The First Tier Tribunal has discretion to dispense with the mandatory service charge consultation procedure for residential service charges in respect of major works under Section 20A of the Landlord and Tenant Act 1985.

This case concerns the exercise of that discretion.  It was an appeal to the Upper Tribunal (Lands Chamber) from the FTT against a refusal of consent.  The case also dealt with what is known as the registration gap – ie. the period of time after a land transaction has taken place but before it is registered at HM Land Registry.  Under the Land Registration Act 2002, ownership does not pass in law until registration, so what rights does a buyer have before registration and does this include carrying out major works, and applying for dispensation under s 20ZA?

The freehold of a mixed leasehold residential/commercial block was bought in December 2020. The sale was not registered at HM Land Registry until January 2022.  In April 2021, before the sale had been registered, a structural report concluded that asbestos was present, that the building was in a dangerously poor state of repair and several issues needed to be rectified immediately. The new landlord immediately set about stabilising the structure of the property and carried out the works identified by the consultants as necessary.  They did not consult with the leaseholders before doing so.
In January 2023 they applied to the FTT for dispensation from the consultation requirements. The FTT refused dispensation on the grounds that (i) they had no standing to apply for dispensation as they did not own the property when the works were carried out and (ii) and they had not satisfied the FTT that the works were so urgent that they could not wait two or three months before starting such that they could have gone through a consultation process.  This decision was appealed and we now have the Upper Tribunal's ruling.   

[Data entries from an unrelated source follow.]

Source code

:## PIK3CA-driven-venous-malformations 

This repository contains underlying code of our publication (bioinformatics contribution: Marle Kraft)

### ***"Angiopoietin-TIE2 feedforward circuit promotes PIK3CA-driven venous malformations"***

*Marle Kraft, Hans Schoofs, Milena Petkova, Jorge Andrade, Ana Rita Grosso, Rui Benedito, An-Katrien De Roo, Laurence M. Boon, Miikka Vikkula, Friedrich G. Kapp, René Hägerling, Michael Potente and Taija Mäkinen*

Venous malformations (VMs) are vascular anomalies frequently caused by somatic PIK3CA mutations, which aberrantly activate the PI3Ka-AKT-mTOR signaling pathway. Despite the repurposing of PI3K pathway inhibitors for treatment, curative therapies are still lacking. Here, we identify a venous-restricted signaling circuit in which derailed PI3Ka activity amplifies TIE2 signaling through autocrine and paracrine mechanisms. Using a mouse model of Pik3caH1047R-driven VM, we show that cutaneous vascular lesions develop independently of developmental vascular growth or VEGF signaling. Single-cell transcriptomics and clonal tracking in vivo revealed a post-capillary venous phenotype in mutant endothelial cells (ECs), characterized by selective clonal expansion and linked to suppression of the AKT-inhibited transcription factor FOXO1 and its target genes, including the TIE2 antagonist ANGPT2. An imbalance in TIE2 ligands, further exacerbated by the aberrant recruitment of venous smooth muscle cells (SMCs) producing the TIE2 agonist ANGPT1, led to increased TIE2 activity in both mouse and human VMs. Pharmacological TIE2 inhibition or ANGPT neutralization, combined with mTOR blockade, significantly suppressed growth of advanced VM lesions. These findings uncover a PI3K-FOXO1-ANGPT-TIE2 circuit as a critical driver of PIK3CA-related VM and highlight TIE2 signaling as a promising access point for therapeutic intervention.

Although legal title to the land does not pass until the new owner is registered, the new owner owns the property in equity and is still entitled to exercise the powers of the owner's estate because they are a person entitled to be registered as the proprietor, which is all that is needed under s24 of the Land Registration Act 2002.

The purchaser is therefore entitled to enter into the property, and is entitled to exercise whatever rights it has as landlord. Equally the new owner takes on, in equity, all the landlord obligations under the leases, including the obligation to maintain the property . It follows that it has legal standing to do major works, and to apply to the FTT for dispensation of the need to consult.

The Upper Tribunal was then left with the question as to whether dispensation should actually be granted in this particular case.  Although most of the decision was specific to the facts of the case, some comments of general application and importance were made.

The most important of these concerned the urgency for doing the works.  The FTT had proceeded on the basis that the law required the works to be urgently needed as a pre-condition for dispensation being granted. The Upper Tribunal on appeal said that this was a misunderstanding of the law.

Urgency is a factor in the exercise of the tribunal's discretion to grant dispensation.  However it is only one of a number of factors that the tribunal should take into account when deciding whether or not to grant dispensation.  It is not a precondition to granting dispensation.  Even if there is no urgency, that does not mean that dispensation cannot be granted if the circumstances merit it, such as in the current case.

The Upper Tribunal also found as fact that (i) the costs had been properly detailed to the leaseholders, (ii) the works had been properly done, and (iii) the works had been carried out satisfactorily. 

As a result, the new owner got its dispensation and was able to recover the cost of doing all of the works necessary to make sure the building did not collapse.

Even if major works are not urgent, a landlord might still, in certain circumstances, get dispensation from the statutory consultation requirements.  

And they can still apply for dispensation, even if they are not yet registered as Landlord at HMLR.